Some venerate it as the burial cloth of Christ. To others, the Turin Shroud is nothing more than a medieval hoax. Now, science has come down on the side of the believers. Researchers have dated a sample of the 14ft linen sheet to anything between 300BC to 400AD.
They used forensic tests to compare fibres from the shroud with a range of ancient fabric samples. And they discovered that the material could have been made in Jesus’s lifetime. Their results contradict a landmark 1988 study, spearheaded by the British Museum, which used carbon dating to examine the cloth.
It said the shroud, which has an imprint of a bearded man with wounds consistent to being nailed to a cross, was actually made in the Middle Ages – more than 1,000 years after the Crucifixion. But scientists at Padua University believe the original results could have been skewed by centuries of water and fire damage.
Key to the findings are three new tests, two chemical ones and one mechanical, the first two were carried out using infra-red light, and the other using Raman spectroscopy – which measures radiation through wavelengths and is commonly used in forensic science.
The results dated the fibres from the cloth to a period between 300BC to 400AD, which covers the years of Christ’s life. Debate has raged whether the image is that of Christ or a fake from the Middle Ages. But what is certain is that experts have never really been able to explain how the image was made.
Carbon 14 tests were conducted on the cloth in 1988 and these findings suggested it dated from between 1260 and 1390. However, some scientists have since claimed that contamination over the ages from water damage and fire, were not taken sufficiently into account and could have distorted the results.
Since then, there have been several requests for fresh tests but Church chiefs have always refused – and this is why Professor Fanti and his team had to rely on fibres that were used in the 1988 tests. Before he retired last month pope Emeritus Benedict XVI gave permission for the Shroud to go on display as a ‘last gift’ to the millions of Catholics before he retired from public office.
Thirteen years ago when he was plain cardinal Joseph Ratzinger, Benedict wrote that the shroud was a ‘truly mysterious image, which no human artistry was capable of producing. In some inexplicable it appeared imprinted upon cloth…’
The linen cloth, believed by some to have wrapped the body of Jesus Christ, has captivated the imagination of historians, church chiefs, sceptics and Catholics for more than 500 years.
There are no definite historical records concerning the shroud prior to the 14th century. Although there are numerous reports of Jesus’ burial shroud, or an image of his head, of unknown origin, being venerated in various locations before the 14th century.

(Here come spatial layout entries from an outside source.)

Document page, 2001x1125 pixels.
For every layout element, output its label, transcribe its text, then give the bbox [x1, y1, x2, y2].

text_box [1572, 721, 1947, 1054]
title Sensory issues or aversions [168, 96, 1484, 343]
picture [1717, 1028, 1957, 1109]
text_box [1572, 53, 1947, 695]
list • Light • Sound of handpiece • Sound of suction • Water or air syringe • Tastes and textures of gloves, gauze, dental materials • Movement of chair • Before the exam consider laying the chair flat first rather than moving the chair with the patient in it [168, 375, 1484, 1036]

But there is no historical evidence that these refer to the shroud currently at Turin Cathedral. A burial cloth, which some historians maintain was the Shroud, was owned by the Byzantine emperors but disappeared during the Sack of Constantinople in 1204. Historical records seem to indicate that a shroud bearing an image of a crucified man existed in the small town of Lirey around the years 1353 to 1357. It was in the possession of a French Knight, Geoffroi de Charny, who died at the Battle of Poitiers in 1356.
However the correspondence of this shroud with the shroud in Turin, and its very origin has been debated by scholars and lay authors, with claims of forgery attributed to artists born a century apart. Some contend that the Lirey shroud was the work of a confessed forger and murderer.
The history of the shroud from the 15th century is well recorded. In 1532, the shroud suffered damage from a fire in a chapel of Chambéry, capital of the Savoy region, where it was stored. A drop of molten silver from the reliquary produced a symmetrically placed mark through the layers of the folded cloth. Poor Clare Nuns attempted to repair this damage with patches.
In 1578 Emmanuel Philibert, Duke of Savoy ordered the cloth to be brought from Chambéry to Turin and it has remained at Turin ever since. The shroud has had many notorious admirers. It even obsessed Nazi dictator Adolf Hitler, who wanted to steal it so he could use it in a black magic ceremony. In May 2010, five years after he became Pope, Benedict authorised a public viewing of the Shroud – the first since 2000 and also 15 years ahead of its next scheduled public display.